Enthusiasm for the soft-roader is very high from Jaguar’s division in the US, where the model is seen as vital to boost sales in the north-eastern snow belt. This ought to be Jaguar’s sales homeland, but two-wheel-drive luxury saloons are being undermined there by the growing popularity of luxury crossovers.
As a result, Jaguar is looking to sister company Range Rover for the running gear of the X760 crossover. Based on the PLA alloy underbody, the X760 has space for a front diff and ‘quill’ shaft to provide drive to the front wheels.
Because the PLA is being developed from the ground up, Autocar understands that the new running gear — such as the power take-off from the ZF auto gearbox and the centre diff — is packaged more efficiently to keep the overall height of the Jaguar 4x4 low.
To keep sufficient marketing space between the Range Rover and Range Rover Sport, Jaguar is creating a style-focused 4x4. One source compares the new model to the Infiniti FX.
Space will open up in the JLR range for the X760 because the next-gen Range Rover Sport will come with a five-plus-two seating arrangement as standard for the first time.
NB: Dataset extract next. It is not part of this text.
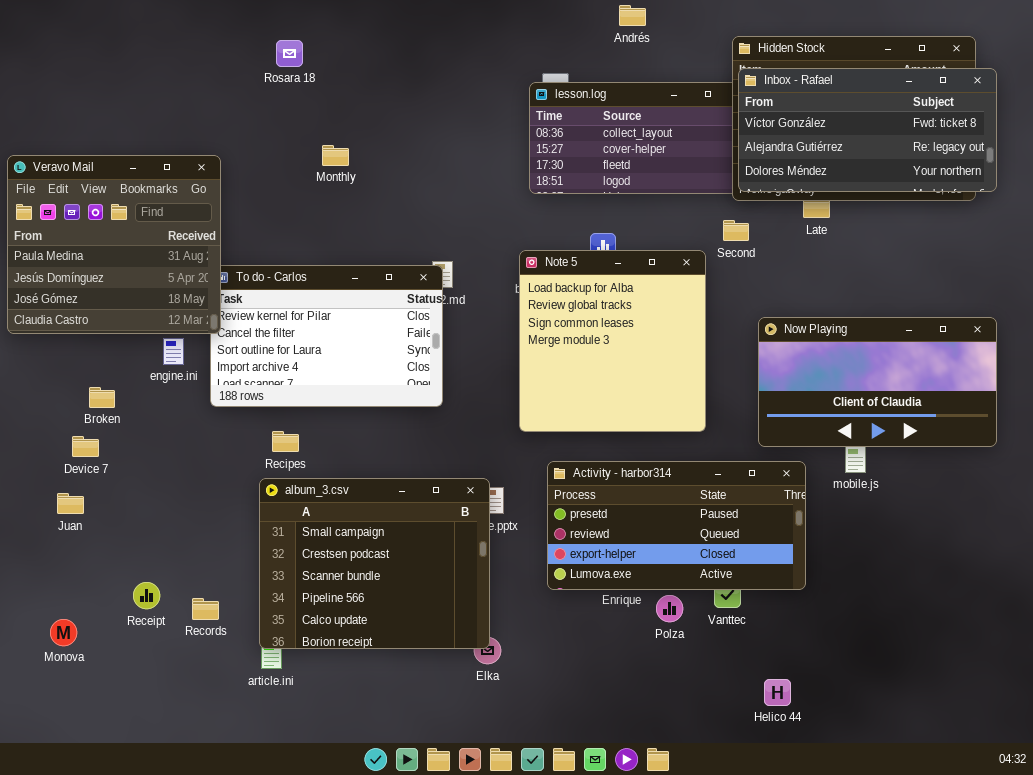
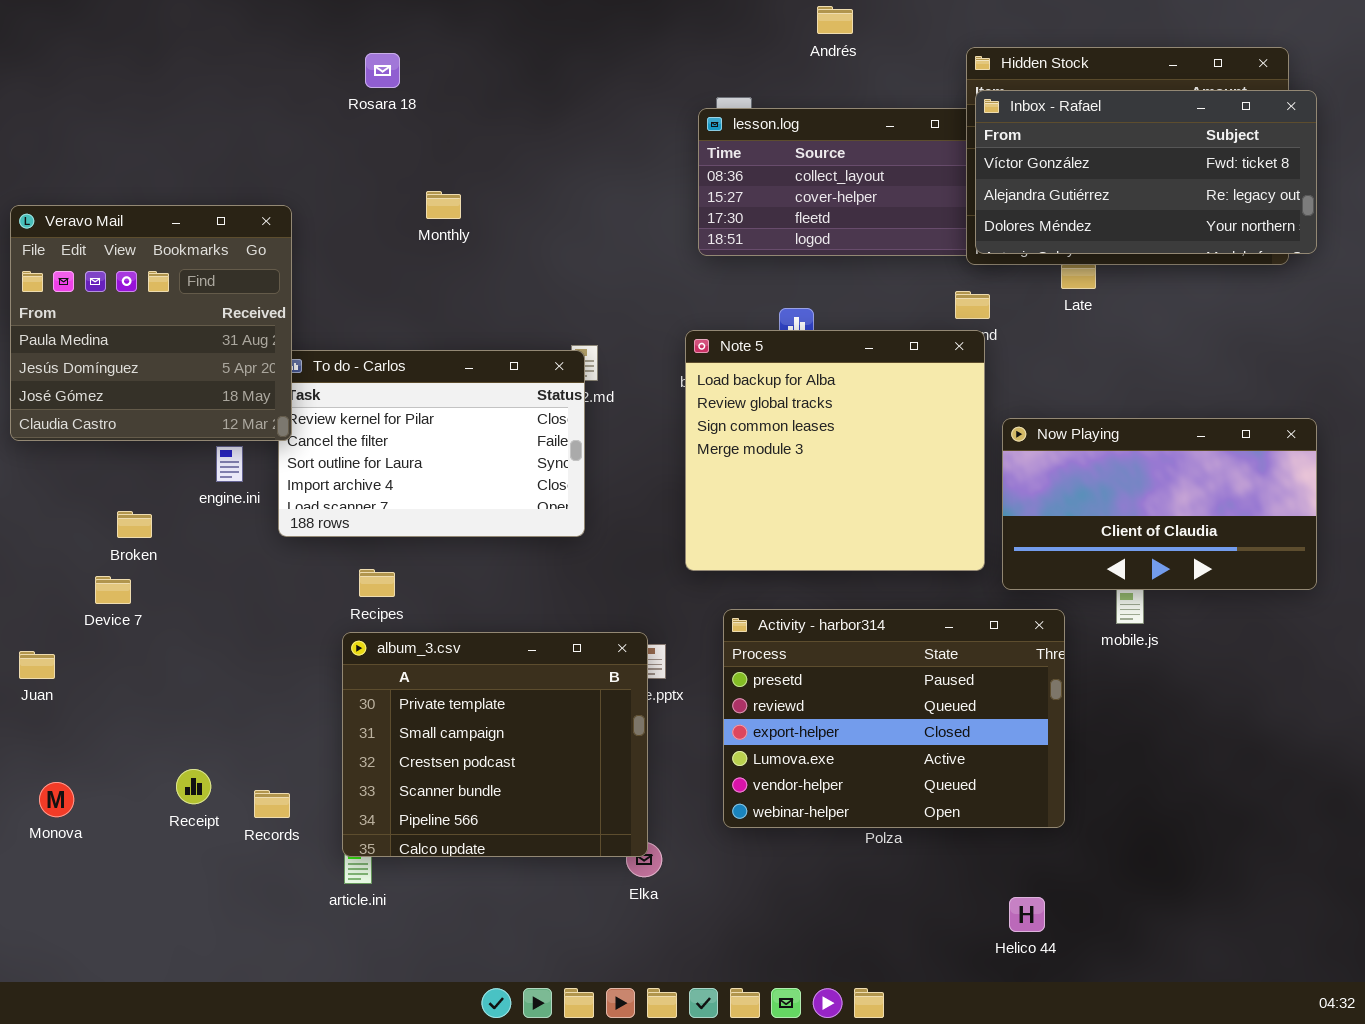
Note 5: [519,250,706,432] -> [685,330,985,571], resized
Activity - harbor314: [547,461,806,590] -> [723,609,1065,828], resized
album_3.csv: [259,478,490,649] -> [342,632,648,857], scrolled up 1 row
Juan: [57,493,84,514] -> [19,651,55,679], moved
Monova: [50,619,77,646] -> [39,782,74,817], moved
So the X760 will be expected to appeal to some of the Range Rover Sport’s buyers, particularly urban drivers looking for a less overt but still-stylish 4x4 with lots of British luxury.
As a result, the new Jag 4x4 will have a compact, four-seat cabin set well back to give it a sporty, long-bonnet proportion to the styling.
The ground clearance will be higher than a conventional saloon’s but not as lofty as a Range Rover’s, and the seating position will be more relaxed, with a sports saloon feel rather than an upright set-up used for maximum off-road visibility. The cockpit will cocoon the driver more like a coupé’s than a utility vehicle’s. Similarly, the four-wheel drive system will be focused on road ability and safe, secure handling in wet and snowy conditions.
The cabin will aim to bring the style of the XF’s and XJ’s to the crossover market, giving the X760 a strong identity. Powertrains will be drawn from the X760 component set, which means the 2.2-litre turbodiesel and Ecoboost soft-turbo 1.6 and 2.0 petrols.